**Activity:** List the lines of the material below, from the line with "suspension or termination." to the line with "component now has", as a numbered list without blank lines, and leave the pictures out.

:: The input

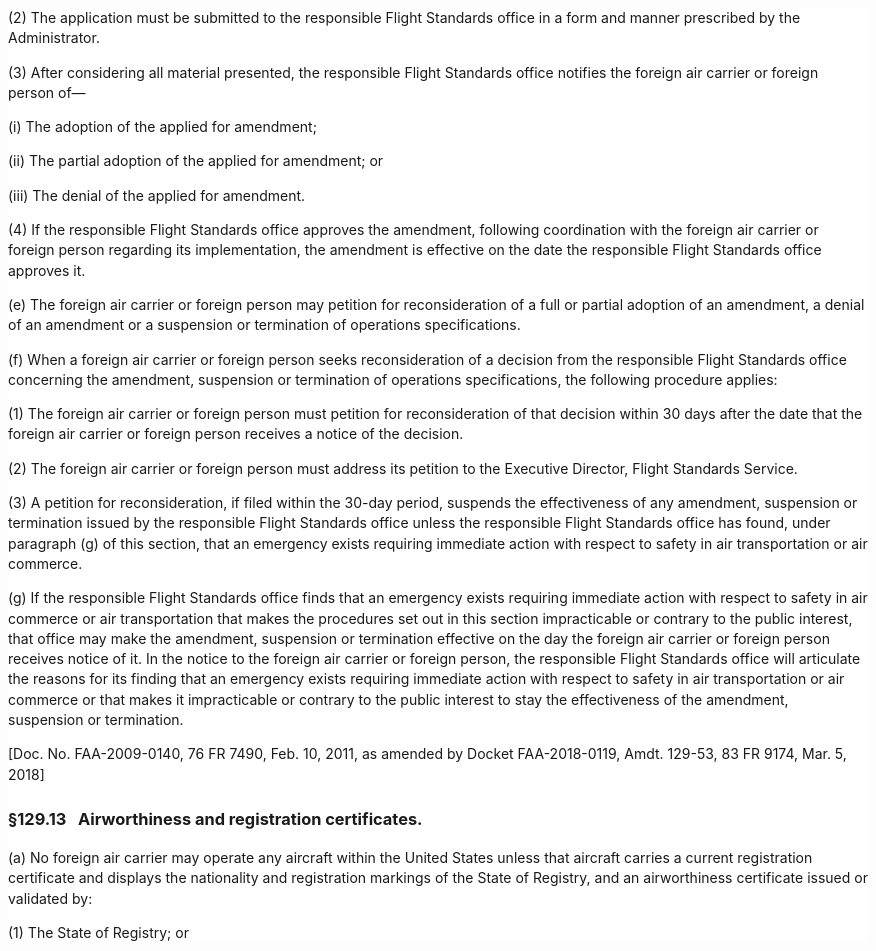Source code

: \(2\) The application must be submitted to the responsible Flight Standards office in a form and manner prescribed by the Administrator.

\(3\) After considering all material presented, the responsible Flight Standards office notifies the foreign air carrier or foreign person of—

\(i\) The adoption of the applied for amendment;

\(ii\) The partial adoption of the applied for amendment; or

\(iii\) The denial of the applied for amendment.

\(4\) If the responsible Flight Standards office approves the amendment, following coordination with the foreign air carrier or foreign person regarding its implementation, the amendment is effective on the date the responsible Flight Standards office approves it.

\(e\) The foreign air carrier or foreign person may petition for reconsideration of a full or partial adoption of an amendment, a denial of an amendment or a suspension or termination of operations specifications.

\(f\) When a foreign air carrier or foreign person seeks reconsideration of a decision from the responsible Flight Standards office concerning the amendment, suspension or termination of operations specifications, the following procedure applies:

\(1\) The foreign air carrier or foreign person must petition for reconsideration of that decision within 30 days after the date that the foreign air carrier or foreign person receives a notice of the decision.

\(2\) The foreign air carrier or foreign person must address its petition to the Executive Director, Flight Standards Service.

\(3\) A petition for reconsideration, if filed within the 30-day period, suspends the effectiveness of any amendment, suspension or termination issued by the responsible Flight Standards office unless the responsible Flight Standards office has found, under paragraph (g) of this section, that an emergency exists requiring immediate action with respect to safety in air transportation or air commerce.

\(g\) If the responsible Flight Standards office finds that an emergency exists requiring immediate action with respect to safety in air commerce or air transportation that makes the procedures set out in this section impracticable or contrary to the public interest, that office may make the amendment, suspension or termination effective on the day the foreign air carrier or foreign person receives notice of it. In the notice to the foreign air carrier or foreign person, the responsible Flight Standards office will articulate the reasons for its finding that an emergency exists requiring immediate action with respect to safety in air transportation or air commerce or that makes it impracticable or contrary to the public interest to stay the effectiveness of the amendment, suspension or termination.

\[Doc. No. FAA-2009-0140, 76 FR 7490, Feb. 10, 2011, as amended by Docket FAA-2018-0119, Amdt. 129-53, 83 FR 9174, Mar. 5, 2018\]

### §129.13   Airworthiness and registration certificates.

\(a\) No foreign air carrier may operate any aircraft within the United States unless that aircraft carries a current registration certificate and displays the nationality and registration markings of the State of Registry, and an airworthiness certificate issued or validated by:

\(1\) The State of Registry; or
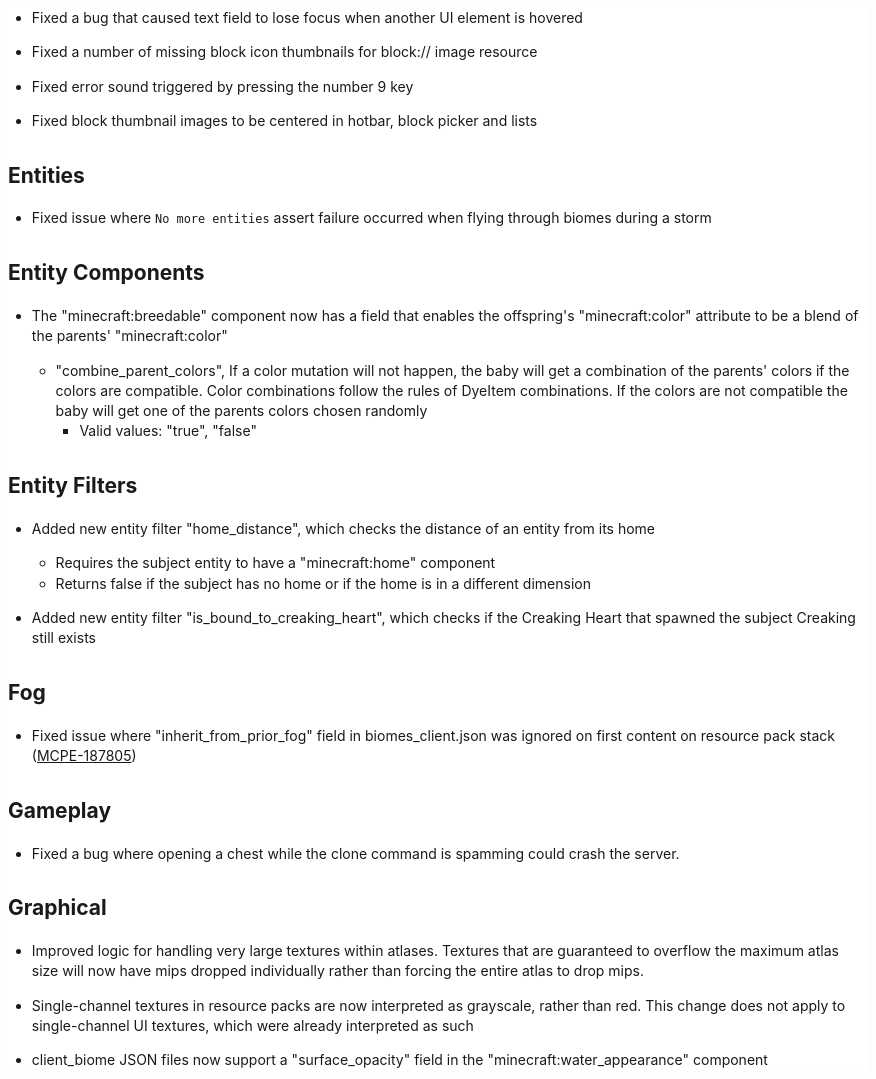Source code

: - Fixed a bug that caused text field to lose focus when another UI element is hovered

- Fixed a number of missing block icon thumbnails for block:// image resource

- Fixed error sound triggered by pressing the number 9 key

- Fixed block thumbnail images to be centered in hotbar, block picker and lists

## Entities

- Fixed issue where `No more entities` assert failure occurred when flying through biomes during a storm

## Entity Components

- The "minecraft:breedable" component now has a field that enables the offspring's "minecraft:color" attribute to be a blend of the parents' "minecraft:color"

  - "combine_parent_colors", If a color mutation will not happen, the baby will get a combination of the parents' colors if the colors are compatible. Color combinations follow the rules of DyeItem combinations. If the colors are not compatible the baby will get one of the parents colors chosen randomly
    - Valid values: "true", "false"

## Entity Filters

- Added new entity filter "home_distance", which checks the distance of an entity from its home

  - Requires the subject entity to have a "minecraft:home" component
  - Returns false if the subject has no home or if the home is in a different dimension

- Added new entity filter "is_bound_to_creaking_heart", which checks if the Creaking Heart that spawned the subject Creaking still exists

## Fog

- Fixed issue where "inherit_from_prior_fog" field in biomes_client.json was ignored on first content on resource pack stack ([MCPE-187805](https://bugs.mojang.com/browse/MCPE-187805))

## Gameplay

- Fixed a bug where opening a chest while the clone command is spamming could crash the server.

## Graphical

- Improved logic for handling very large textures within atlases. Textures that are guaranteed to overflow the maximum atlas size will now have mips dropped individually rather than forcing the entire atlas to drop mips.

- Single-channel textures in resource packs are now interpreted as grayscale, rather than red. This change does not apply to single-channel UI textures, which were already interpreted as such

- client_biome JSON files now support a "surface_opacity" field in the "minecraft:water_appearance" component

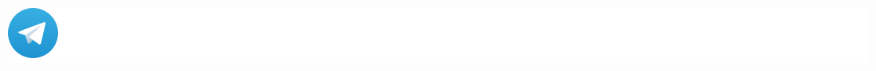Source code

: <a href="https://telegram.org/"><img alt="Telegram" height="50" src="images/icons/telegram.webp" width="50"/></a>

::::
:: The input

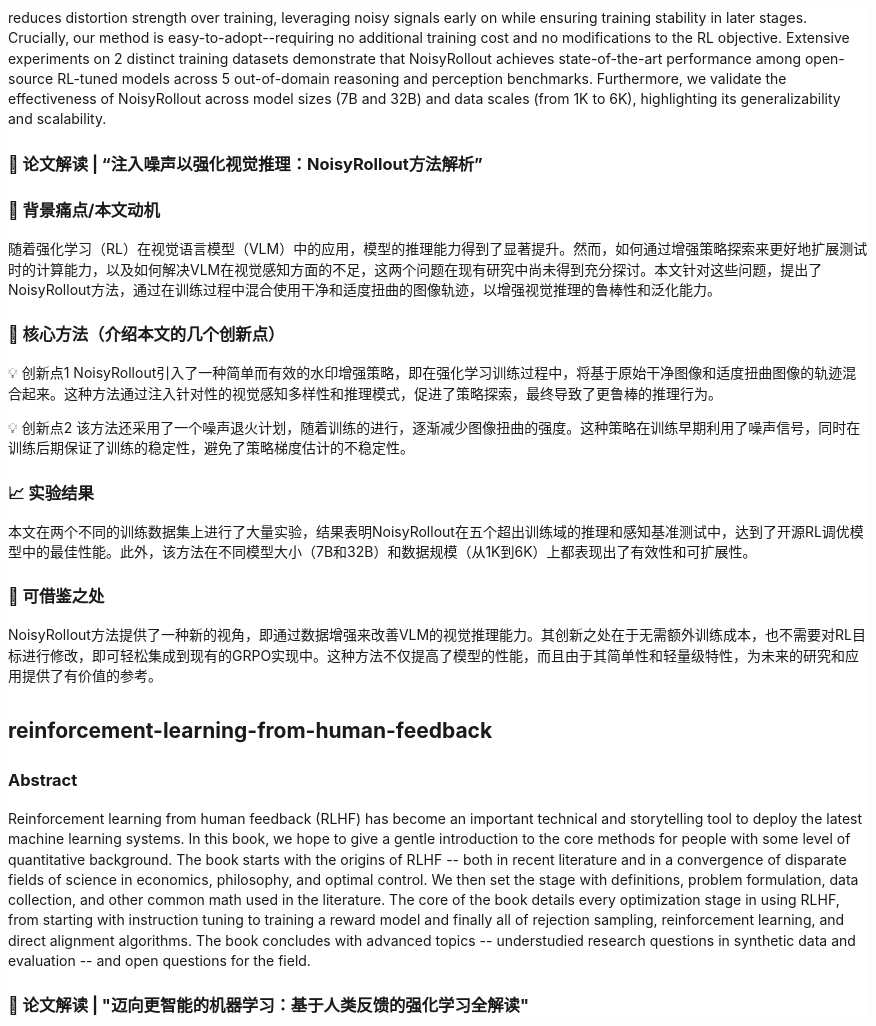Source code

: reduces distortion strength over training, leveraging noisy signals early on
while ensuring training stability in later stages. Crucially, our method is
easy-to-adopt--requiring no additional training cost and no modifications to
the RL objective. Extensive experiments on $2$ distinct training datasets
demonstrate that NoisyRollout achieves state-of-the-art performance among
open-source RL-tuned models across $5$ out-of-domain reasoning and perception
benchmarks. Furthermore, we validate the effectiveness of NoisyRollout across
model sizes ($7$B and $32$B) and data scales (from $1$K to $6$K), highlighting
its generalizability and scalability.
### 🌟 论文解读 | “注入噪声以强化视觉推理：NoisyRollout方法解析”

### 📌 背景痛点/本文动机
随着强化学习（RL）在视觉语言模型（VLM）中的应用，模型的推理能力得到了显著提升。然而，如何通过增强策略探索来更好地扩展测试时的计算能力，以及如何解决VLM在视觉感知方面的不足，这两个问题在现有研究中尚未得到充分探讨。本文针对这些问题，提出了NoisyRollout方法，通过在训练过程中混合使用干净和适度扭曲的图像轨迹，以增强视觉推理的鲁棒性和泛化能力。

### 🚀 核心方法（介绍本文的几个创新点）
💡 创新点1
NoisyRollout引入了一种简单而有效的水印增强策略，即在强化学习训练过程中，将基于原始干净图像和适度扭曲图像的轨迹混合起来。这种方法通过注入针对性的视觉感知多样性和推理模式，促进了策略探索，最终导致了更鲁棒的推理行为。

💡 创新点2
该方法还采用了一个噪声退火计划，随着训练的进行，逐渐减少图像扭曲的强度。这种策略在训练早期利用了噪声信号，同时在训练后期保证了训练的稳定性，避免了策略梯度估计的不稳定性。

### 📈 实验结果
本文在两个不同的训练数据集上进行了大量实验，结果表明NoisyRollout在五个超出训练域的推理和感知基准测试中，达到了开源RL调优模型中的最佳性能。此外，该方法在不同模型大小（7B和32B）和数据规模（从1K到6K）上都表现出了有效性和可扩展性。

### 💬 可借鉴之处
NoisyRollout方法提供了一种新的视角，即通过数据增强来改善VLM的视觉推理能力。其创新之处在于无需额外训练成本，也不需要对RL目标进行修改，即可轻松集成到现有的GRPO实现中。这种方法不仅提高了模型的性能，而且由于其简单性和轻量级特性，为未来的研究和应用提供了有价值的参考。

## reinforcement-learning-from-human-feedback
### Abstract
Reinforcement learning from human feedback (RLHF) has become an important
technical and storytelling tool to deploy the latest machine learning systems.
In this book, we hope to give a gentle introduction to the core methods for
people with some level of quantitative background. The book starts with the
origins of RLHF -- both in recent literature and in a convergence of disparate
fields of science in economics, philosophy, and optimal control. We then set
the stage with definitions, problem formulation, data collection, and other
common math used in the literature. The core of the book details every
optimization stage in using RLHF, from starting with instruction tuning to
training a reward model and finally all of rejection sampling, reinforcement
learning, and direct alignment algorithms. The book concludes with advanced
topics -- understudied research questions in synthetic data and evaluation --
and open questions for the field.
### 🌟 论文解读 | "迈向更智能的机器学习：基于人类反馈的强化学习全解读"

::::
:: The input

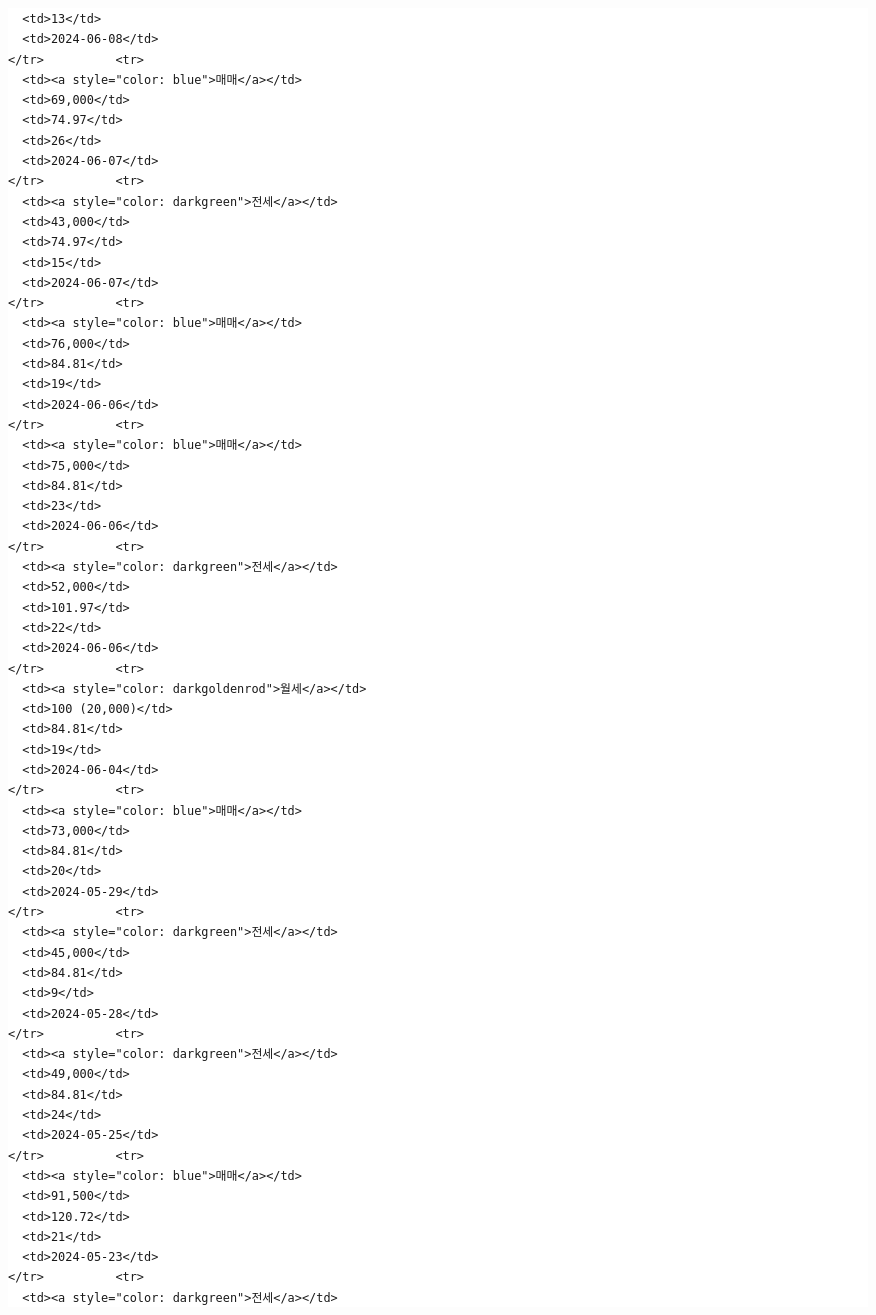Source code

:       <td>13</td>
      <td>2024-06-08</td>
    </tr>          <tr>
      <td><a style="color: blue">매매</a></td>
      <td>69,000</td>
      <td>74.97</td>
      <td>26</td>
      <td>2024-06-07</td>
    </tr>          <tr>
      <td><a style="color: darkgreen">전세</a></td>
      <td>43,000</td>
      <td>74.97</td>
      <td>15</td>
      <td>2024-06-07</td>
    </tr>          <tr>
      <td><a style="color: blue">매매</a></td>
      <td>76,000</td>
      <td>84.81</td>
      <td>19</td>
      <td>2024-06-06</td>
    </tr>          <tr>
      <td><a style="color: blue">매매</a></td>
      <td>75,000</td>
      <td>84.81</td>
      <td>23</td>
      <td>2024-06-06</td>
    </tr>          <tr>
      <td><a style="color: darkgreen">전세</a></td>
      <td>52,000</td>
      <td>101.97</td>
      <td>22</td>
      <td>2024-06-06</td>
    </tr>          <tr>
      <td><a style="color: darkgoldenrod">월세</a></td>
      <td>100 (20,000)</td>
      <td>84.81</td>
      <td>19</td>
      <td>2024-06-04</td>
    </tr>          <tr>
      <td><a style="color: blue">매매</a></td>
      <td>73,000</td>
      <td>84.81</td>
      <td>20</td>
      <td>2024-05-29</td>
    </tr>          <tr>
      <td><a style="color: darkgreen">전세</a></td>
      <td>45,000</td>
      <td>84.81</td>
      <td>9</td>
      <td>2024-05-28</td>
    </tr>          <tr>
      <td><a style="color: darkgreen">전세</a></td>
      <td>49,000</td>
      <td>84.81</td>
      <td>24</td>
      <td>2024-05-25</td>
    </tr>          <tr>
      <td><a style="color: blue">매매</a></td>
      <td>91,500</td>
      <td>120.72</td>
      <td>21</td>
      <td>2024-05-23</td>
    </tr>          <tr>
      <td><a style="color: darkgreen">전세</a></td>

::::

**Exercise solution:**
1. \(g\) If the responsible Flight Standards office finds that an emergency exists requiring immediate action with respect to safety in air commerce or air transportation that makes the procedures set out in this section impracticable or contrary to the public interest, that office may make the amendment, suspension or termination effective on the day the foreign air carrier or foreign person receives notice of it. In the notice to the foreign air carrier or foreign person, the responsible Flight Standards office will articulate the reasons for its finding that an emergency exists requiring immediate action with respect to safety in air transportation or air commerce or that makes it impracticable or contrary to the public interest to stay the effectiveness of the amendment, suspension or termination.
2. \[Doc. No. FAA-2009-0140, 76 FR 7490, Feb. 10, 2011, as amended by Docket FAA-2018-0119, Amdt. 129-53, 83 FR 9174, Mar. 5, 2018\]
3. ### §129.13   Airworthiness and registration certificates.
4. \(a\) No foreign air carrier may operate any aircraft within the United States unless that aircraft carries a current registration certificate and displays the nationality and registration markings of the State of Registry, and an airworthiness certificate issued or validated by:
5. \(1\) The State of Registry; or
6. Source code
7. : - Fixed a bug that caused text field to lose focus when another UI element is hovered
8. - Fixed a number of missing block icon thumbnails for block:// image resource
9. - Fixed error sound triggered by pressing the number 9 key
10. - Fixed block thumbnail images to be centered in hotbar, block picker and lists
11. ## Entities
12. - Fixed issue where `No more entities` assert failure occurred when flying through biomes during a storm
13. ## Entity Components
14. - The "minecraft:breedable" component now has a field that enables the offspring's "minecraft:color" attribute to be a blend of the parents' "minecraft:color"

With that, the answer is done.